▶ **EXERCISE OBJECTIVE**: Please repeat the entries below exactly as written, leaving out any images.

[Dataset excerpts]
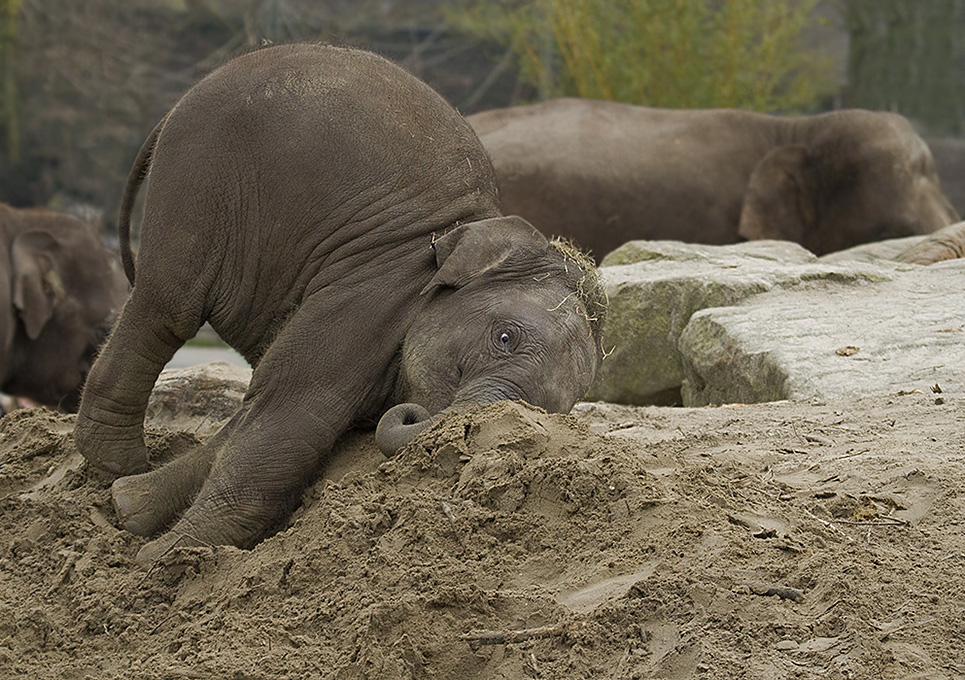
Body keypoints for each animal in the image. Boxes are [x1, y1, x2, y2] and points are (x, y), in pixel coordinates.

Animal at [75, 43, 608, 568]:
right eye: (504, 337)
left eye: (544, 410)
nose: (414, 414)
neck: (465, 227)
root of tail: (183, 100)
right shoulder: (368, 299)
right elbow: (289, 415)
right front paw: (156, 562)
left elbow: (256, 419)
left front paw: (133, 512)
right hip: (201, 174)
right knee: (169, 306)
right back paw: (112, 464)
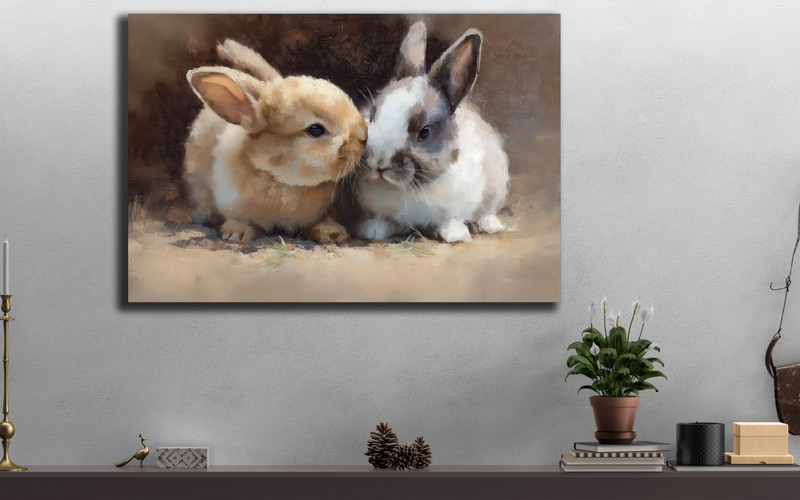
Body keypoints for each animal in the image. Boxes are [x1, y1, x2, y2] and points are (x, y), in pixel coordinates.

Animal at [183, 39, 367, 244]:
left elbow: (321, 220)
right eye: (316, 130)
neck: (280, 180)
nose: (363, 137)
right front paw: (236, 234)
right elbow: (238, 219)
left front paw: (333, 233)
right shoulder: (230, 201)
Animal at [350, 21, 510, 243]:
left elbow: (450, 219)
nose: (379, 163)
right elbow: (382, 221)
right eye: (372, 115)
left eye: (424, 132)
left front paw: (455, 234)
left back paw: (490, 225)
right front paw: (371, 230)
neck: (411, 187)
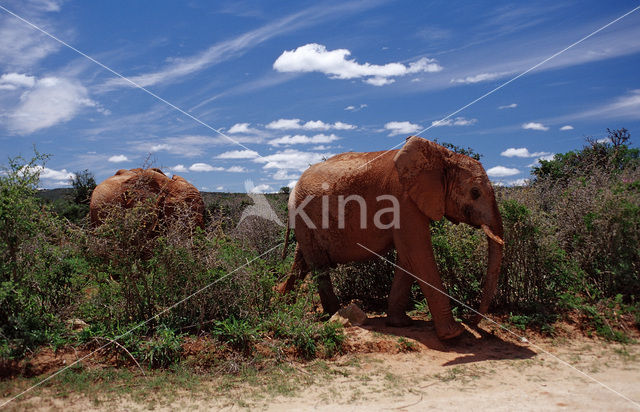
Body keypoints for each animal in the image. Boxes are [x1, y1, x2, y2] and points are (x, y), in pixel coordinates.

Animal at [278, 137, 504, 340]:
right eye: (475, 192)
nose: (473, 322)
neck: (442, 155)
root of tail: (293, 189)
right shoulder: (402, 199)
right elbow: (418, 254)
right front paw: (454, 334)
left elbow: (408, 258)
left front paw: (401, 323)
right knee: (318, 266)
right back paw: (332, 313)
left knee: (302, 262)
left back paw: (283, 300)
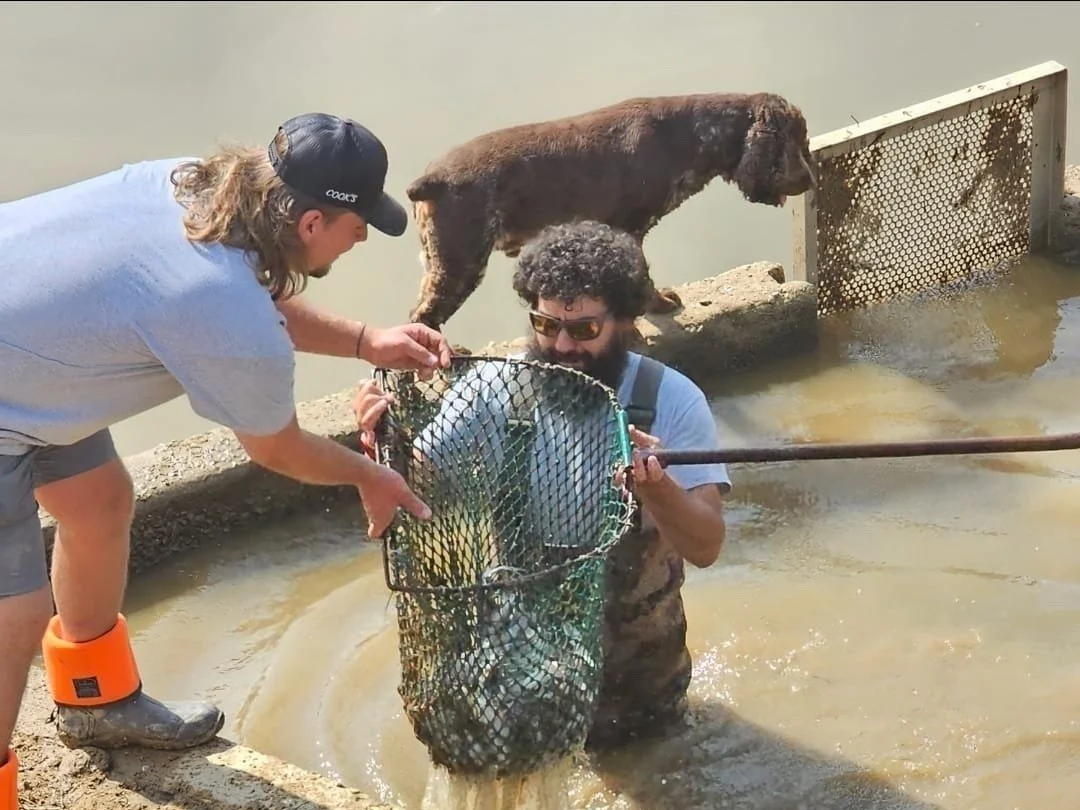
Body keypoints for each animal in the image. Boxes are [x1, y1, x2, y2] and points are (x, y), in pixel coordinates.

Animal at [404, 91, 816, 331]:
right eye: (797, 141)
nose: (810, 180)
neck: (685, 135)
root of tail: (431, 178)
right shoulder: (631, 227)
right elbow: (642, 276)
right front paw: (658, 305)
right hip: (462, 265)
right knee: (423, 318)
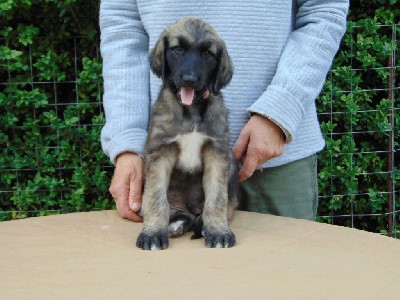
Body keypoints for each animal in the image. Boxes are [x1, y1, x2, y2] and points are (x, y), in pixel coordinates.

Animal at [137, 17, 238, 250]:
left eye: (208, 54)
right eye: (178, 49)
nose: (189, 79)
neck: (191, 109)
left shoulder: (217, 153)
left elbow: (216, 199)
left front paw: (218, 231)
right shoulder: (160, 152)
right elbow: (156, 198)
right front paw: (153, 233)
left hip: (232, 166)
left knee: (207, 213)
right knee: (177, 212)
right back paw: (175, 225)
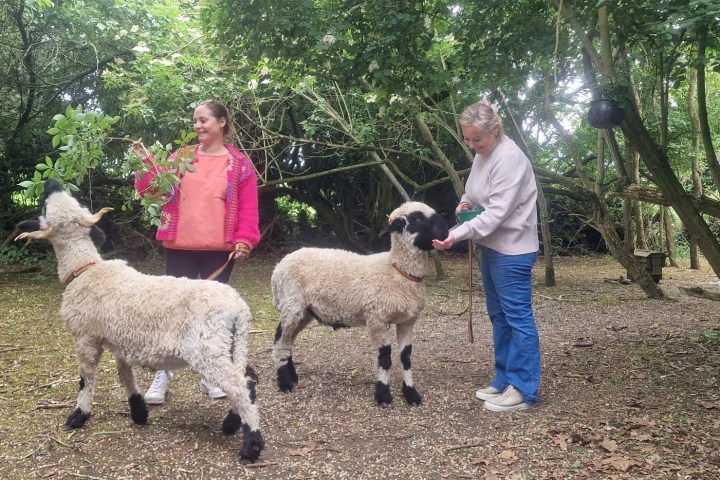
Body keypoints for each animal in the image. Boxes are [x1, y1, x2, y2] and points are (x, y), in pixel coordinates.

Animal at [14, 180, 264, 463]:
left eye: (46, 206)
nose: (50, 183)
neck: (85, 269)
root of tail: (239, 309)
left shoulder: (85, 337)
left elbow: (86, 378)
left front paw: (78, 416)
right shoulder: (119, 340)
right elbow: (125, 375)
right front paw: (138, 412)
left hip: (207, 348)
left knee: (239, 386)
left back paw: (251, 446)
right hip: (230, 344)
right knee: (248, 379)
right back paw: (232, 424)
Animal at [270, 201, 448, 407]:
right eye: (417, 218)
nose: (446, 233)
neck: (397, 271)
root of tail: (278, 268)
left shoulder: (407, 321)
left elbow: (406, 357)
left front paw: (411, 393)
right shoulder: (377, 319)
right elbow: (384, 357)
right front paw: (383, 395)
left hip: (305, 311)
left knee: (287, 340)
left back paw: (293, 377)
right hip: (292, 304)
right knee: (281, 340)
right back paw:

▶ **YOUR RESPONSE**:
Body keypoints for each animal in the image. Boxes are [x1, y1, x2, y2] and points are (x, y), in pixel coordinates.

Animal at [75, 43, 608, 568]:
right eye: (504, 337)
left eye: (544, 410)
nose: (414, 414)
neck: (465, 227)
root of tail: (183, 100)
right shoulder: (368, 299)
right elbow: (289, 415)
right front paw: (156, 562)
left elbow: (256, 419)
left front paw: (133, 512)
right hip: (201, 174)
right knee: (169, 306)
right back paw: (112, 464)
Body keypoints for each animal in the image. Boxes are [x1, y1, x2, y2] and points are (x, y), in pixel coordinates.

Animal at [183, 39, 367, 244]:
left elbow: (321, 220)
right eye: (316, 130)
neck: (280, 180)
nose: (363, 137)
right front paw: (236, 234)
right elbow: (238, 219)
left front paw: (333, 233)
right shoulder: (230, 201)
Animal at [350, 21, 510, 243]:
left elbow: (450, 219)
nose: (379, 163)
right elbow: (382, 221)
right eye: (372, 115)
left eye: (424, 132)
left front paw: (455, 234)
left back paw: (490, 225)
right front paw: (371, 230)
neck: (411, 187)
Body keypoints for each animal in the image. Boxes are [x1, y1, x2, y2] and points are (x, y), in pixel coordinates.

Animal at [278, 137, 504, 340]:
right eye: (475, 192)
nose: (473, 322)
neck: (442, 155)
root of tail: (293, 189)
right shoulder: (402, 199)
right elbow: (418, 254)
right front paw: (454, 334)
left elbow: (408, 258)
left front paw: (401, 323)
right knee: (318, 266)
right back paw: (332, 313)
left knee: (302, 262)
left back paw: (283, 300)
Body keypoints for each animal in the image. Boxes are [x1, y1, x2, y2] and points are (x, y), in pixel coordinates.

Animal at [404, 91, 816, 331]:
right eye: (797, 141)
nose: (810, 180)
neck: (685, 135)
root of tail: (431, 178)
right shoulder: (631, 227)
right elbow: (642, 276)
right front paw: (658, 305)
right hip: (462, 265)
right knee: (423, 318)
Body keypoints for each animal in the image. Boxes are [x1, y1, x2, y2] and points are (x, y), in pixel coordinates.

Animal at [137, 17, 238, 250]:
left eye: (208, 54)
right eye: (178, 49)
nose: (189, 79)
neck: (191, 109)
left shoulder: (217, 153)
left elbow: (216, 199)
left front paw: (218, 231)
right shoulder: (160, 152)
right elbow: (156, 198)
right front paw: (153, 233)
left hip: (232, 166)
left knee: (207, 213)
right knee: (177, 212)
right back paw: (175, 225)
Body keypoints for each animal in the image. Boxes are [x1, y1, x2, y2] and points are (x, y), in pixel coordinates.

Animal at [14, 180, 264, 463]:
left eye: (46, 206)
nose: (50, 183)
neck: (85, 269)
root of tail: (239, 309)
left shoulder: (85, 337)
left elbow: (86, 378)
left front paw: (78, 416)
right shoulder: (119, 340)
right elbow: (125, 375)
right front paw: (138, 412)
left hip: (207, 348)
left knee: (239, 386)
left back paw: (251, 446)
right hip: (230, 344)
right knee: (248, 379)
right back paw: (232, 424)
Animal at [270, 201, 448, 407]:
right eye: (417, 218)
nose: (446, 233)
neck: (397, 271)
root of tail: (278, 268)
left shoulder: (407, 321)
left elbow: (406, 357)
left front paw: (411, 393)
right shoulder: (377, 319)
right elbow: (384, 357)
right front paw: (383, 395)
left hip: (305, 311)
left knee: (287, 340)
left back paw: (293, 377)
right hip: (292, 304)
right knee: (281, 340)
right back paw:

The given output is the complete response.